Скрипела дверь, из хижины выходила Лакшми и смотрела в его сторону. Лявон поспешно поднимался на ноги, облегчённо вздыхая — ух! чудом не заснул.
Вечер. Чтение Махабхараты и медитация. Незадолго до наступления темноты они усаживались под навесом, отведённым Лявону, на его матрасе, и Лакшми читала отрывки на свой выбор. Слушать из Махабхараты у Лявона выходило скверно. Хитросплетения вражды между Пандавами и Кауравами на некоторое время увлекали Лявона, но постепенно его мысль, оттолкнувшись от историй и притч, улетала в дали, и невероятных усилий стоило удержать её на матрасе. О медитациях, конечно, не могло быть и речи. Когда начинало темнеть, и буквы становились плохо видны, Лакшми откладывала книгу и усаживалась в лотос, жестом приглашая Лявона следовать её примеру. Она произносила короткую молитву, а затем давала тему: величие горных вершин, или спокойствие горных озёр, или симфония горного заката. Лявон проваливался в сон моментально, и Лакшми с трудом терпела эту слабость. По утрам она становилась всё суше и сдержаннее.
Конец наступил очень скоро. Однажды вечером, когда Лакшми читала отрывок их своей излюбленной Бхагавад-Гиты, источая особенно сладостный запах, Лявон не смог удержать улетание мысли и самым откровенным образом заснул. Храпел ли? На следующее утро она не разбудила его. Проснувшись сам, непоправимо поздно, Лявон поспешил к реке умываться и споткнулся о свой рюкзак, лежащий на дорожке. Такой недвусмысленный знак сложно было не понять. Спешка прошла. Медленно, тоскливо, подошёл он к двери хижины, притворённой как никогда плотно. Поднял руку, чтобы постучать, но застыл, не решился. Опустил.
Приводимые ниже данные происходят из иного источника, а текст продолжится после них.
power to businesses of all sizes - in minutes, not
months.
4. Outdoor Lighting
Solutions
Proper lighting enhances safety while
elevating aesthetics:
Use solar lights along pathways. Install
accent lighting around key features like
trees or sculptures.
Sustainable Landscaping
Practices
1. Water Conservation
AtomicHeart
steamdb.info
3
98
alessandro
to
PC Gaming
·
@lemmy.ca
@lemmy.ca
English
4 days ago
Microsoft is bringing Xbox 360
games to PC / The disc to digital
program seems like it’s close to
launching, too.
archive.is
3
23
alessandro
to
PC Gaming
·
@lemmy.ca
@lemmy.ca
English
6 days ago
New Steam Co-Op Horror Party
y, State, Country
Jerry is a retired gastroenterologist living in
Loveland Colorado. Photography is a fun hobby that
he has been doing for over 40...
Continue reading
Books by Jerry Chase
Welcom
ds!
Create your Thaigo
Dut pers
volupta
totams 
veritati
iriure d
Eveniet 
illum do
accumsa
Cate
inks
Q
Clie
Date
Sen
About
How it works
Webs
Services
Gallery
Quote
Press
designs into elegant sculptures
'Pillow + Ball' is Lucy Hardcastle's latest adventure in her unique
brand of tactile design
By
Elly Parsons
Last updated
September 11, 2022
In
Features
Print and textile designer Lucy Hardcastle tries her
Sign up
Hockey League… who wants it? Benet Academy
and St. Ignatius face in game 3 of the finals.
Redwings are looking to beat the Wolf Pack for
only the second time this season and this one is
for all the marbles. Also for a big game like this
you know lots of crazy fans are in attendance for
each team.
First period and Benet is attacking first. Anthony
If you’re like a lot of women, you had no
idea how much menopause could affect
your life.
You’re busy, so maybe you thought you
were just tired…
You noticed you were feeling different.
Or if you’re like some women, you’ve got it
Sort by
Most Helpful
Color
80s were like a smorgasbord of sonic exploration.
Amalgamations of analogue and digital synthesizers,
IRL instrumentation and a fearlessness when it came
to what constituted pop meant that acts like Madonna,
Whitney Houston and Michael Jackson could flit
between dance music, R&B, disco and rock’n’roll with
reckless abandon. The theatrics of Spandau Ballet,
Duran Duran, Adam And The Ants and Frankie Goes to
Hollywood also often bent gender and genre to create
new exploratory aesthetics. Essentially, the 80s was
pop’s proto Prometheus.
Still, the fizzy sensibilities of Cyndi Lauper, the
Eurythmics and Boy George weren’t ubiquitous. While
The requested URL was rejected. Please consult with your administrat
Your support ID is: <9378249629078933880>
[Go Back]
Ни одной истины так и не открылось ему, и Лявон, шагая к лесу и вспоминая сиреневое сари, ещё печалился. Но вот поплыли мимо берёзы, сосны да высокие травы, запорхали через дорогу птички, закачалась солнечная паутинка. Прочь, уныние! Он чихнул, прочистил нос выстиранным в Ганге платочком — и запел свою любимую песню.
Китай он узнал по затопленным водою рисовым полям и белокаменным пагодам в зарослях диких мандаринов. Долгий путь порядком утомил его, хотелось умыться чистой водой и прилечь на мягкое. Он понятия не имел, как принято вести себя в Китае, но, увидев очередной монастырь, на этот раз из краснокирпичный, махнул рукой на все возможные приличия и свернул к воротам. По сторонам широкой лестницы скалили гипсовые пасти карлики-львы. Он поднялся по ступеням и тронул сухую деревянную дверь. Подвешенный над нею медный колокольчик качнулся — чанннь. Внутри был небольшой двор, поросший низкой травой и кустиками, а впереди возвышалось основное здание — несимметричный красный храм с тремя квадратными башнями, одной покрупнее и двумя помельче.